Note for the alteration of color or hemolysis. Gently resuspend the red cell button into the overlying serum layer and note for the presence of agglutinating clumps. Next, place a drop of resuspended RBCs on a slide, apply coverslip, and read at lOOX and 400X. If compatible, the RBCs should be dispersed separately. Incompatible samples could be noticed as hemolysis or agglutination (Weiss and Wardrop, 2011).

Blood administration to the recipient

Blood should be transfused aseptically to the recipient using a commercially available infusion set. Blood can be transfused intravenously however in emergency conditions intraperitoneal or intramedullary routes can be used. The maximum rate of blood transfusion in a normovolemic animal is 10-20 ml/kg b. w. per hour. For hypovolemic animal rate is 20-60 ml/kg b.w. per hour and in dogs with cardiac illnesses it is 4 ml/kg b. w. per hour.

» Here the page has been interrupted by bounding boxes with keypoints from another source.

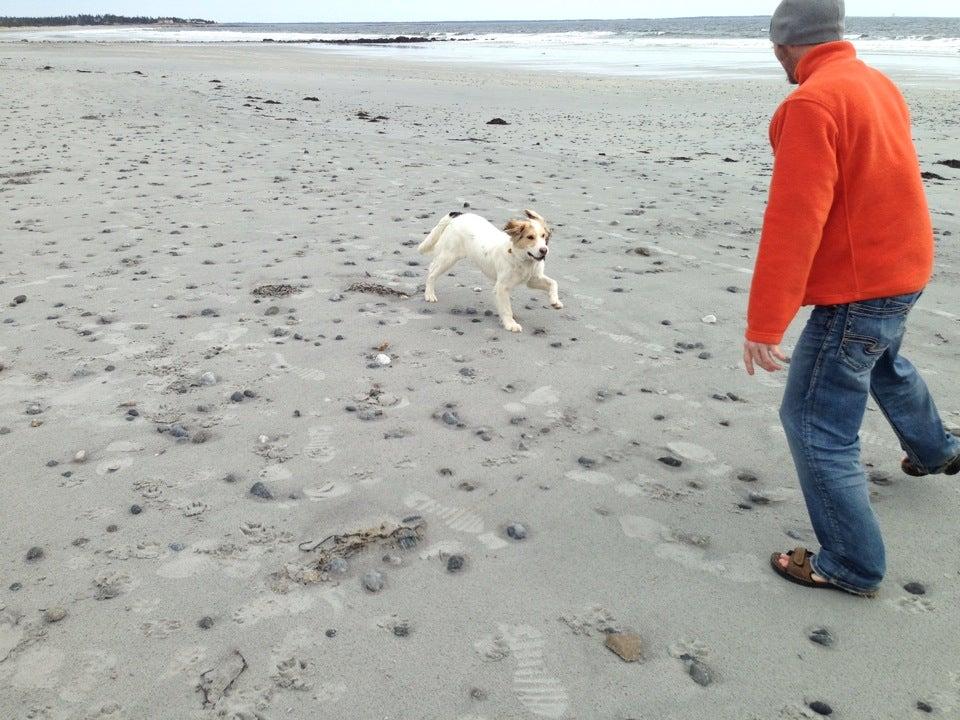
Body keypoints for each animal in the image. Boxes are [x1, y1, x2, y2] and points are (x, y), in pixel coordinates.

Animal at [418, 208, 564, 332]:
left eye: (543, 236)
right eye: (530, 237)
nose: (544, 250)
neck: (523, 259)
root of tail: (459, 214)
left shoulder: (533, 280)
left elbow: (553, 282)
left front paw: (555, 302)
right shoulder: (502, 286)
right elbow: (506, 308)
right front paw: (510, 324)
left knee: (432, 266)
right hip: (449, 256)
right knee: (432, 272)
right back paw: (429, 294)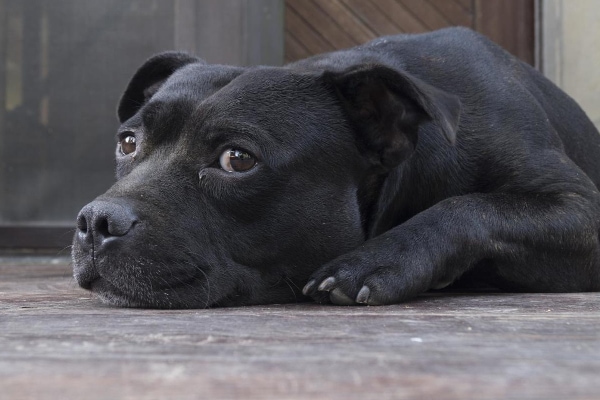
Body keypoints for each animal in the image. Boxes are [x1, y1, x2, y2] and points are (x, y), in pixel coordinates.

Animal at [71, 28, 600, 308]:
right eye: (128, 142)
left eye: (237, 159)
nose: (96, 221)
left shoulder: (580, 207)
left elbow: (469, 207)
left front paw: (377, 261)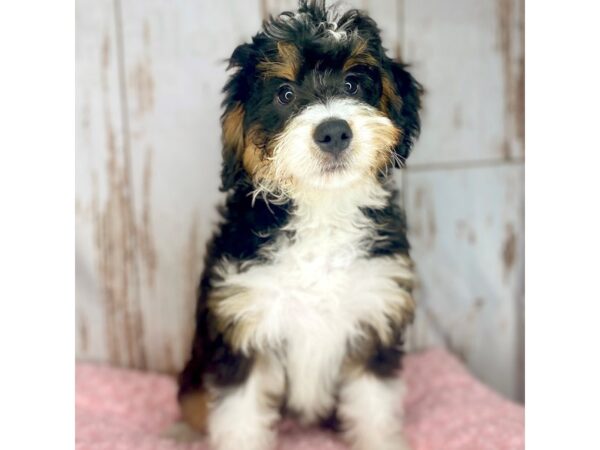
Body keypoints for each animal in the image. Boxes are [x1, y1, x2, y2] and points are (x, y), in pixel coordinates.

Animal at [177, 1, 422, 448]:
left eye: (353, 84)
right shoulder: (243, 325)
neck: (321, 210)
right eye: (285, 94)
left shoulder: (373, 315)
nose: (334, 131)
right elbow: (239, 418)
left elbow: (374, 409)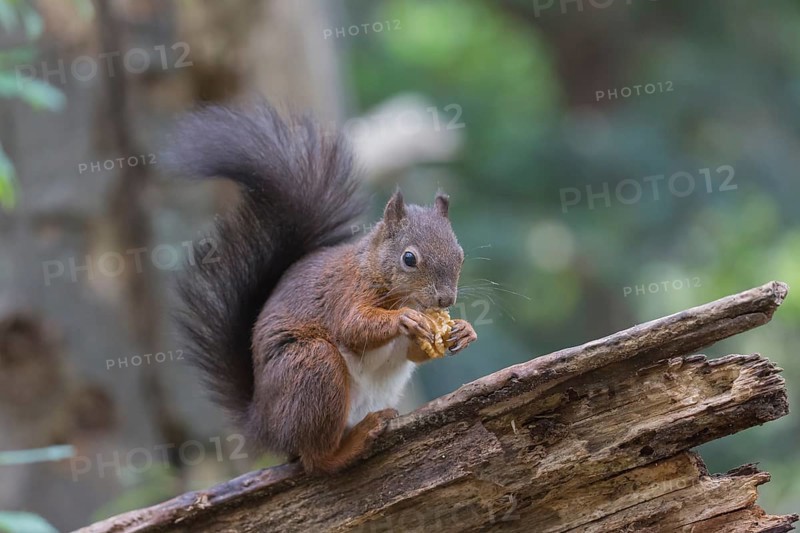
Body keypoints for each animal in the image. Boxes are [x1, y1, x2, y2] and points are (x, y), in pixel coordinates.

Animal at [169, 103, 477, 475]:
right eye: (409, 258)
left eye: (460, 254)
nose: (447, 298)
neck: (374, 269)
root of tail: (264, 424)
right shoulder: (344, 292)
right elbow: (351, 325)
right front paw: (404, 319)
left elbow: (414, 352)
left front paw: (463, 330)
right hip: (313, 367)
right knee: (316, 459)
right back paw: (356, 440)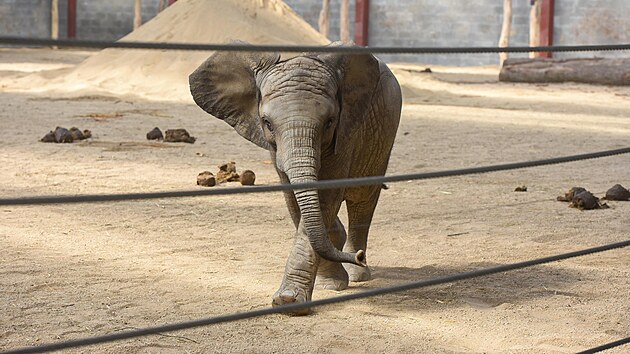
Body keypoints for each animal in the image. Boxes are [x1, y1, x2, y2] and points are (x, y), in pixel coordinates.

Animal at [190, 42, 402, 316]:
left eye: (330, 122)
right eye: (267, 123)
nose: (361, 256)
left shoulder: (345, 133)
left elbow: (325, 198)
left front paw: (290, 301)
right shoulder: (274, 147)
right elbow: (293, 199)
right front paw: (323, 286)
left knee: (362, 198)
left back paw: (358, 274)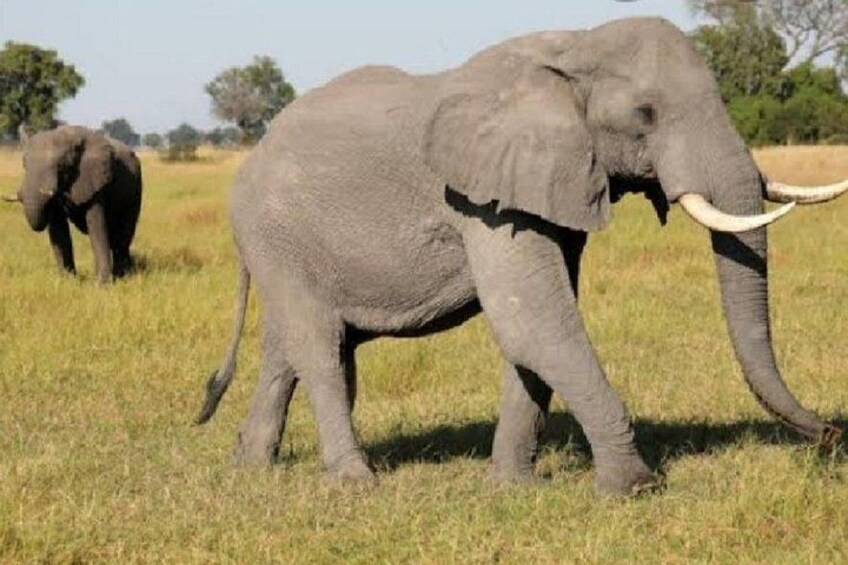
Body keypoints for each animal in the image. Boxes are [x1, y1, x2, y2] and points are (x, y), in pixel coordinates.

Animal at [10, 125, 143, 284]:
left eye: (60, 167)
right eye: (24, 164)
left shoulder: (94, 179)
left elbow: (97, 229)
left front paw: (101, 284)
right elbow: (58, 231)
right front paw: (67, 281)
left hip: (136, 189)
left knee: (123, 236)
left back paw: (124, 276)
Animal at [196, 17, 847, 496]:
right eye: (646, 115)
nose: (831, 436)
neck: (575, 45)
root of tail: (251, 157)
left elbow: (535, 331)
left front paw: (510, 489)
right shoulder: (481, 198)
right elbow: (534, 321)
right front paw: (632, 489)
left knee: (292, 348)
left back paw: (249, 468)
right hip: (273, 233)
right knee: (320, 347)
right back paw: (356, 484)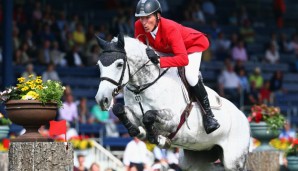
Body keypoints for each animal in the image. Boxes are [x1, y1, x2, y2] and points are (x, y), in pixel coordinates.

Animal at [94, 33, 250, 171]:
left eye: (119, 64)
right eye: (99, 65)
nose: (102, 99)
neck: (143, 87)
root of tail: (243, 116)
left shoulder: (173, 120)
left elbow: (149, 115)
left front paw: (155, 138)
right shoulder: (134, 114)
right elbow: (119, 109)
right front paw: (136, 131)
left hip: (233, 160)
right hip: (195, 160)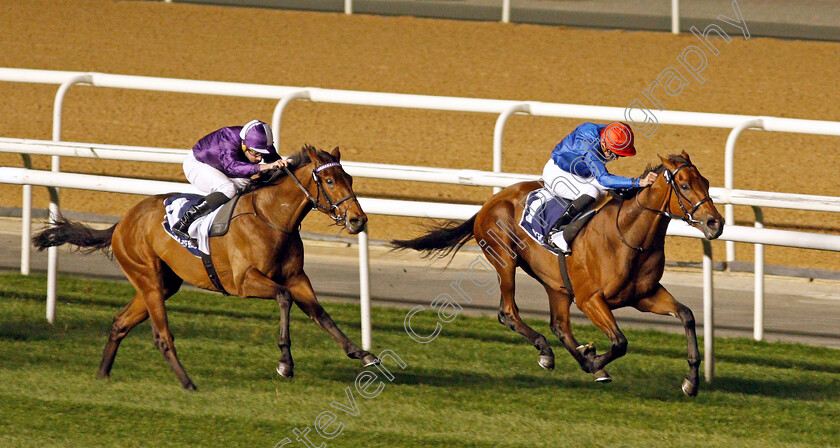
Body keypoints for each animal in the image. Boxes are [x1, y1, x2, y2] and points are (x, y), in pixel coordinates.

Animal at [33, 145, 380, 390]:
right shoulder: (245, 281)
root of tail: (121, 223)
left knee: (120, 322)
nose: (358, 220)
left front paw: (362, 353)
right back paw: (187, 383)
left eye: (350, 179)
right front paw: (285, 362)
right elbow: (283, 298)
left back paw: (103, 375)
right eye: (330, 180)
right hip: (147, 277)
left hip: (163, 283)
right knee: (161, 335)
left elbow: (321, 314)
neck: (271, 217)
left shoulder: (297, 277)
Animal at [390, 152, 724, 398]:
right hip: (505, 260)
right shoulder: (590, 299)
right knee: (508, 312)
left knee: (560, 325)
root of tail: (490, 202)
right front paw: (593, 360)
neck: (628, 234)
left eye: (706, 182)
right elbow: (619, 342)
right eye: (684, 185)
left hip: (556, 284)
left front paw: (691, 381)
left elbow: (687, 315)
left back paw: (578, 358)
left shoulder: (645, 295)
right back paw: (550, 353)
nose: (715, 223)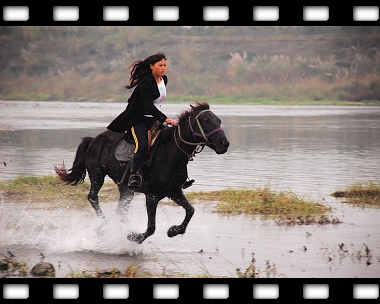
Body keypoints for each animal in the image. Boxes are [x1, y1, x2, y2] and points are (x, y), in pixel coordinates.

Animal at [54, 101, 229, 243]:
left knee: (121, 210)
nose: (224, 144)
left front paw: (173, 231)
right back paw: (104, 223)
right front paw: (135, 237)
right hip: (97, 175)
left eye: (219, 121)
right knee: (93, 197)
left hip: (125, 188)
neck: (170, 154)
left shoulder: (174, 191)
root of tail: (93, 139)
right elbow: (151, 228)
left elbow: (190, 211)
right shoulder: (152, 196)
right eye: (205, 121)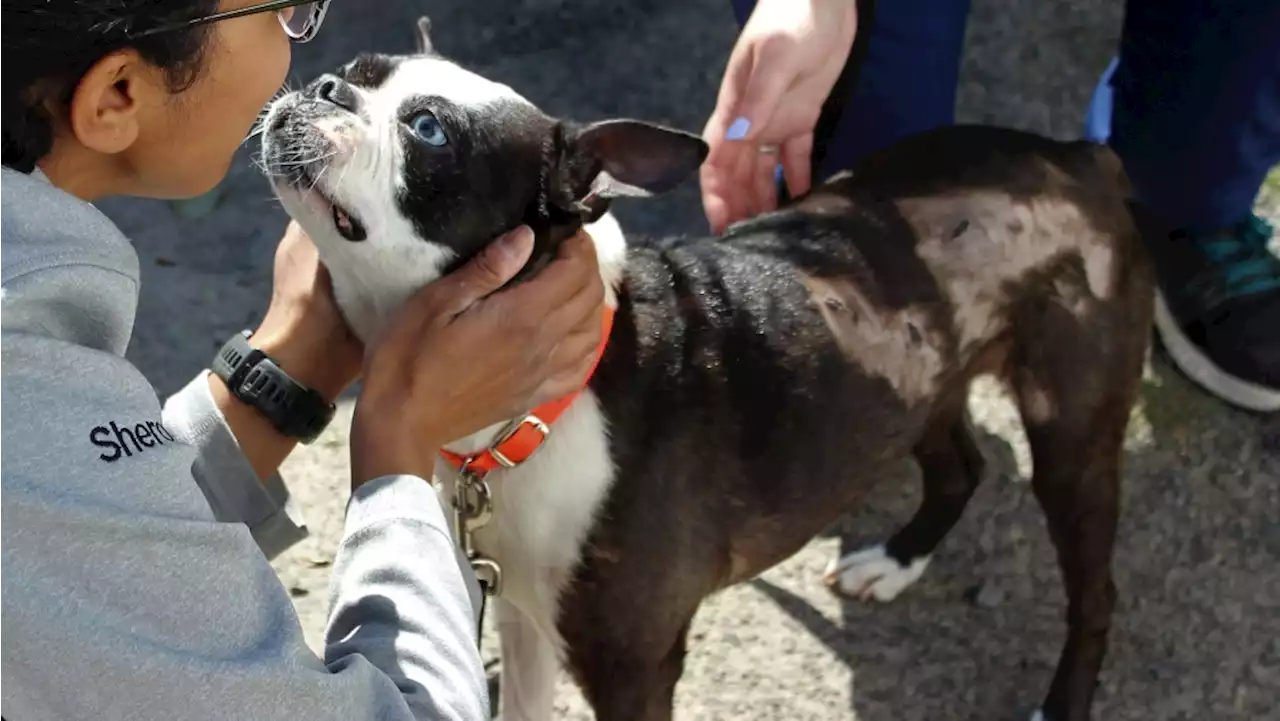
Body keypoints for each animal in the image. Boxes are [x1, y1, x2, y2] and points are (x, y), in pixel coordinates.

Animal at [257, 16, 1152, 721]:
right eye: (360, 72)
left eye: (428, 130)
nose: (326, 85)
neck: (546, 403)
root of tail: (1082, 156)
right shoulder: (523, 616)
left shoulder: (632, 666)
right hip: (919, 381)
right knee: (961, 466)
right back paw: (897, 562)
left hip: (1071, 431)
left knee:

Transfusion reactions and their Management

Based on the onset of illness transfusion reactions can be divided into two groups as immediate reactions and delayed reactions. Immediate reactions occur within 1 to 2 hr following transfusion and delayed reaction may occur in days, months, or years later (Harrell et al., 1997). These reactions may occur due to faulty storage, improper cross-matching, or administration. The most common reactions are allergic reactions, fever, hemolytic reaction, and anaphylactic shock. The hemolytic reaction is the most serious immunological reaction which can be prevented by clinical management. This reaction occurs when the recipient has circulating antibodies for the donor’s erythrocytes. Hemoglobinuria, renal ischemia, and vasoconstriction are common manifestations. The acute hemolytic reaction is rare in the dog, due to the low prevalence of naturally occurring anti-erythrocytes antibodies in this species (Lanevschi and Wardrop, 2001).

Delayed complications include delayed hemolytic reaction, immunogenic or non-immunogenic reactions, citrate toxicity, hypothermia, and heart failure (Lanevschi and Wardrop, 2001; Bhikane and Kawitkar, 2002). The average life span of canine red blood cells is less than 4 days so repeat transfusion after 4 days may result in anaphylactic shock (Bovens and Gruffydd-Jones, 2013). The risk of adverse reactions can be minimized by proper collection and administration of the product, aseptic collection, processing, and storage of blood and donors are healthy animals of known blood groups, screening tests must be performed. In case of adverse reaction antihistaminic or corticosteroid can be used to manage allergic and anaphylactic reactions, for pyrexia, antipyretics can be used and epinephrine is a drug of choice for adverse transfusion reactions. In case of citrate toxicity, intravenous calcium can be administered.

Conflict of interest

All the authors have declared that no conflict of interest exists.